Мария Ивановна, вдова погибшего, она же и владелица квартиры, оказалась очень большой скрягой. В этом Чурсин убедился сразу же, как только она его завела в небольшую комнатку и по-старчески промямлила:
– Молодой человек, у нас в городе принято платить за месяц вперед… Я, как и все советские люди, не хочу быть обманутой… – Затем, высунув язык, словно он ей придавал ума или смелости, вновь продолжила. – Я никогда в своей жизни ничего не воровала, поэтому и не хочу, чтобы у меня воровали…
Увидев изумленное лицо своего будущего постояльца, она несколько подобрела и с улыбкой подытожила:
– Я, мой сынок, вчерась еще раз все просчитала и решила окончательно. С тебя, как одиночки, буду тридцать целковых за постояние брать… Твой отец об этом знает… Я с ним недавно говорила…

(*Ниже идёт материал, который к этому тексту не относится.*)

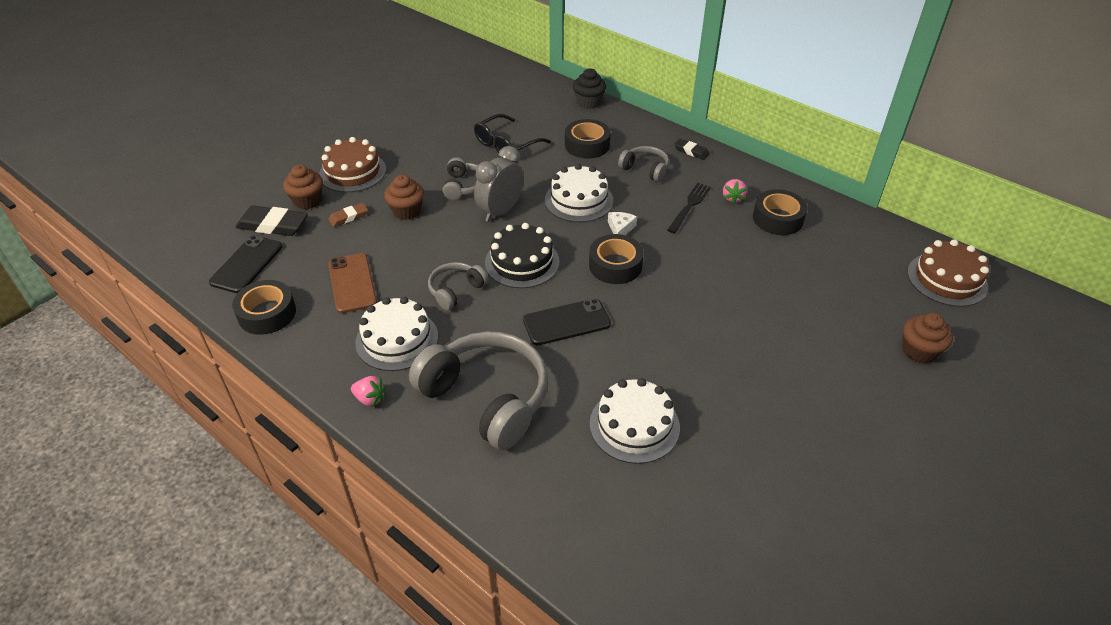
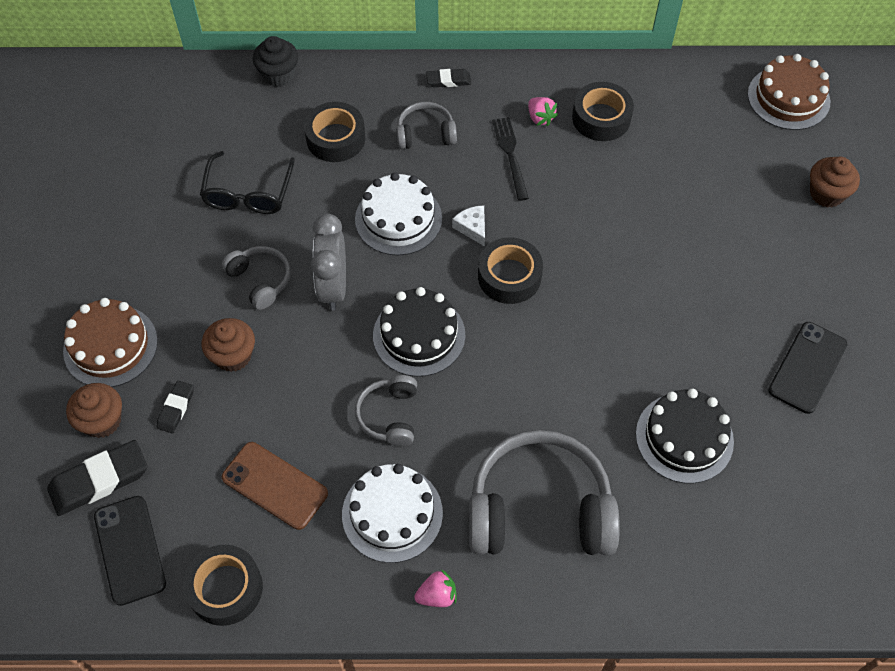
camera: 40 degrees left, 15 degrees up
brown eraser [328,203,368,227] -> black eraser [156,381,194,434]
black phone [523,299,611,345] -> black phone moved to [768,322,848,414]
white cake [590,378,680,464] -> black cake [636,389,734,484]

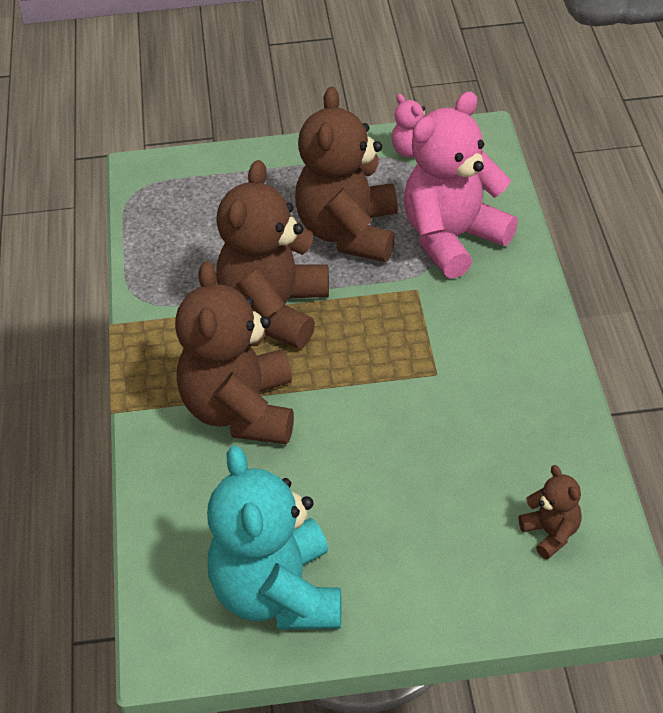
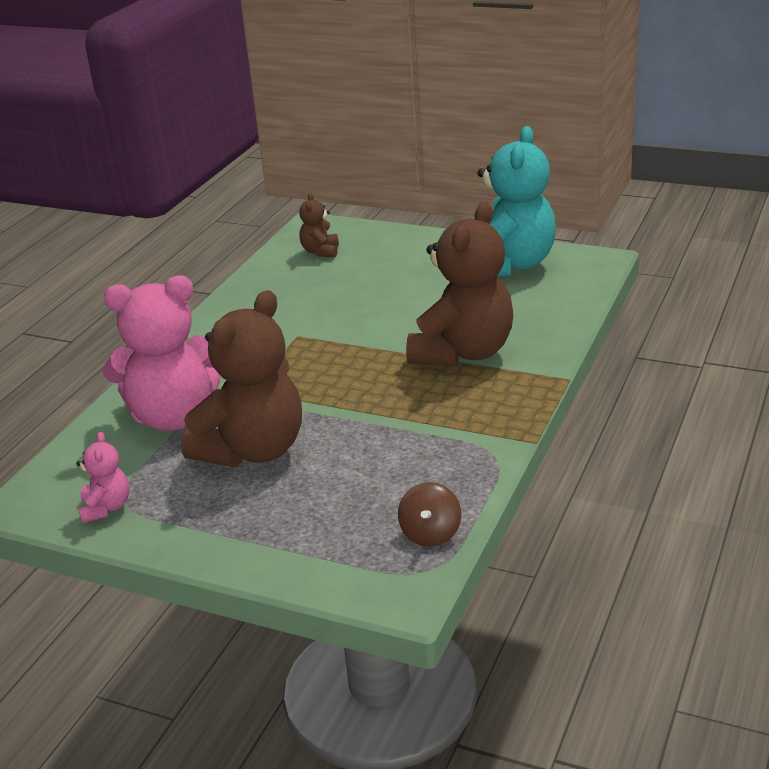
camera: 150 degrees left, 15 degrees down
brown teddy bear [216,160,329,349] -> none
none -> brown spinning top [398,482,461,547]

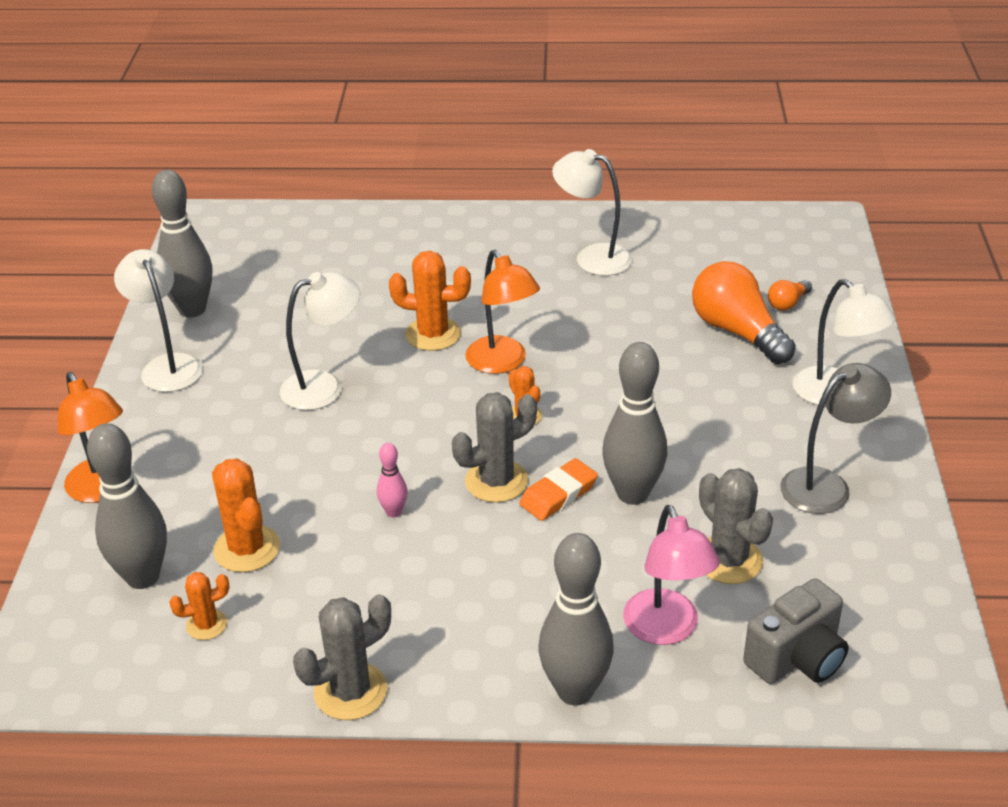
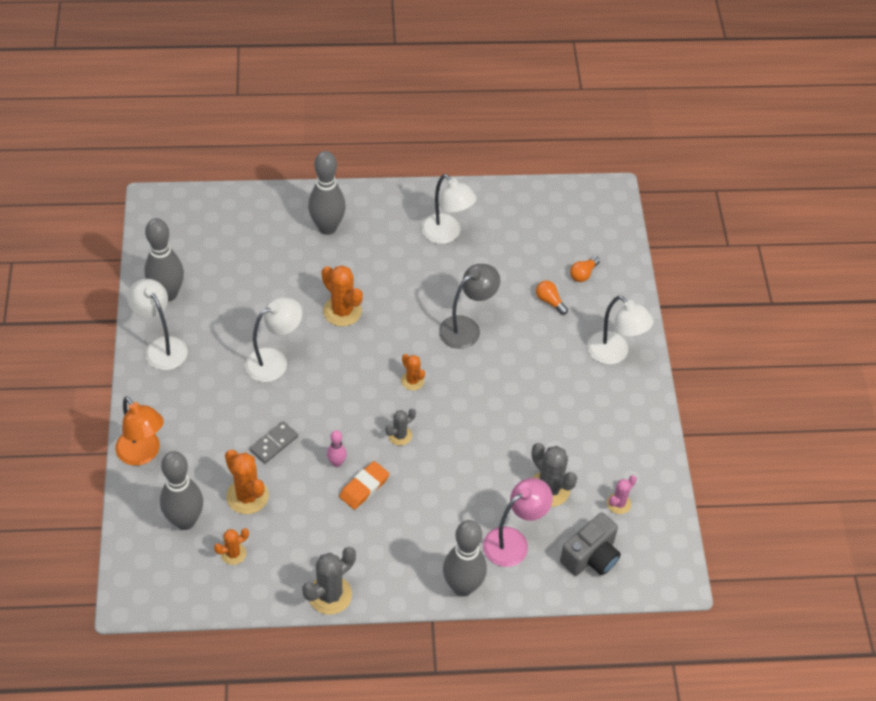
camera: 10 degrees left, 15 degrees up
orange cactus [389,251,471,351] -> orange cactus turned 45 degrees clockwise [321,265,363,326]
grey cactus [452,392,537,503] -> grey cactus [385,409,416,446], size x0.59
orange lamp [465,250,540,374] -> none
orange eraser [519,458,598,521] -> orange eraser moved to [339,461,389,510]
white lamp [552,149,632,276] -> white lamp turned 150 degrees counterclockwise [421,174,477,244]
grey bowling pin [602,342,667,505] -> grey bowling pin moved to [308,151,346,235]
pink lamp [623,505,720,645] -> pink lamp turned 105 degrees counterclockwise [483,478,553,567]
orange light bulb [692,261,796,364] -> orange light bulb [536,280,568,315], size x0.46
grey lamp [780,363,891,514] -> grey lamp moved to [439,264,500,349]
none -> grey domino [250,421,298,463]
none -> pink cactus [607,475,637,514]

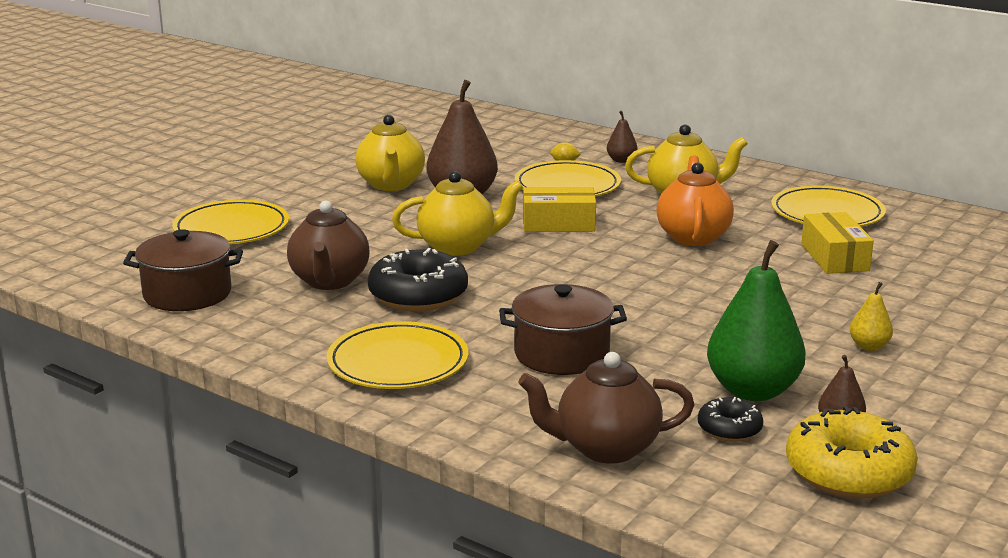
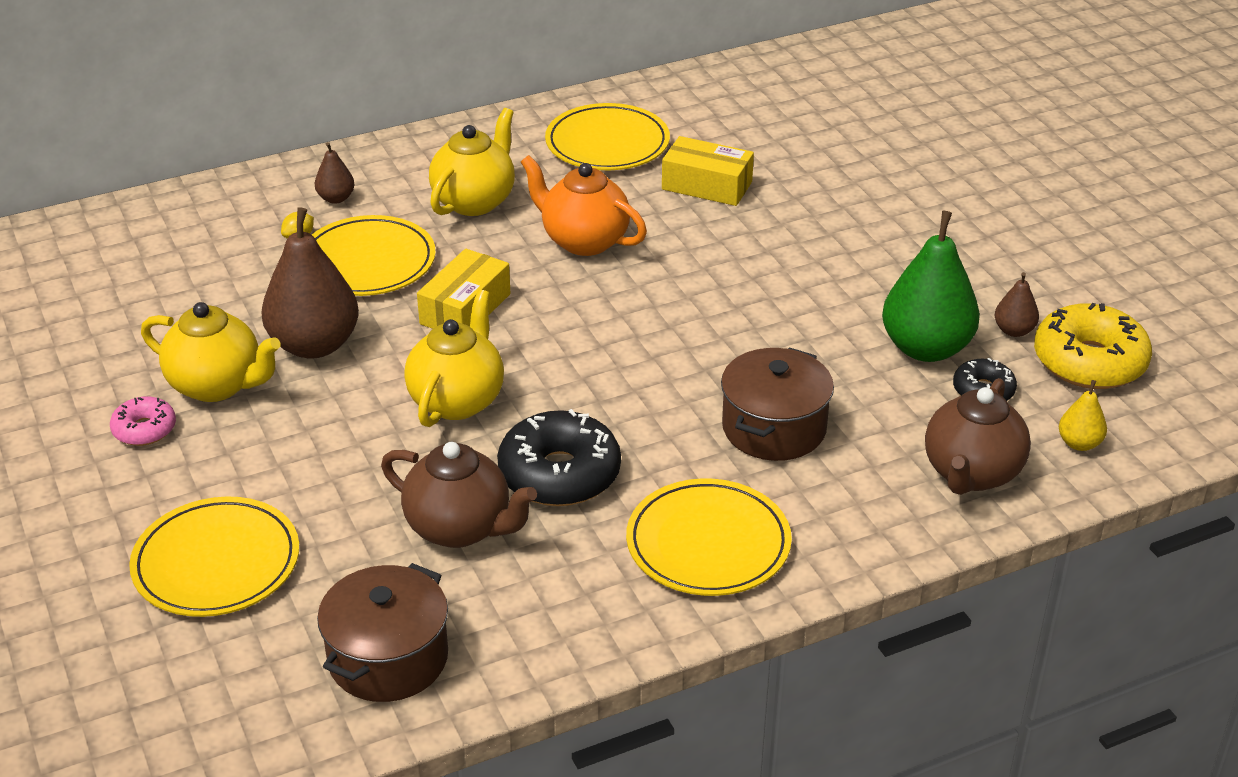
camera: 60 degrees left, 15 degrees up
yellow pear [850,282,893,351] -> yellow pear moved to [1059,380,1107,451]
none -> pink donut [110,397,176,446]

Чурсин в отношении цены за проживание, которую назначила ему хозяйка, ничего не сказал. Не стал он ей и возражать. Он и сам не знал всех этих прейскурантов. Во время учебы он жил в студенческом общежитии. Все пять лет четверо парней жили в небольшой комнате. Жили дружно, каких-либо передряг не было, не было и пьянок. Хотя желание выпить было, и довольно часто. Ребята понемножку пропускали лишь в дни рождений. Пить больше – боялись. Никто не хотел оказаться за стенами университета. Страху нагонял и декан истфака. Косенко частенько проверял общежитие, в котором проживали будущие историки. Забегали к студентам и кураторы групп. Информация о негативах доходила до шефа мгновенно.
Первая неделя пребывания в Помурино для Чурсина оказалась очень напряженной, но одновременно и продуктивной. Свободного времени, как такового, у него не было. Львиная доля его ушла на обустройство комнаты и приобретение предметов первой необходимости. Через три дня отец привез ему небольшой холодильник «Саратов», который через полчаса лично сам набил продуктами питания. Конечно, в нем господствовало мясо. Не обделил он этим деликатесом и хозяйку квартиры. Баба Маша, держа в своих руках отборный кусок мяса, даже прослезилась. Она обняла долговязого мужчину и тихо проворковала:
– Спасибо милок, спасибо, милый человек… Я, честно говоря, впервые в жизни вижу такое мясо. Мой непутевый всю жизнь пил, не до мяса было… – После этих слов она с наслаждением погладила рукой по свиной вырезке и стала жаловаться на свое недомогание. – Я, мой милый, сейчас не могу стоять в больших очередях… Хворая я стала, да и деньжат нет…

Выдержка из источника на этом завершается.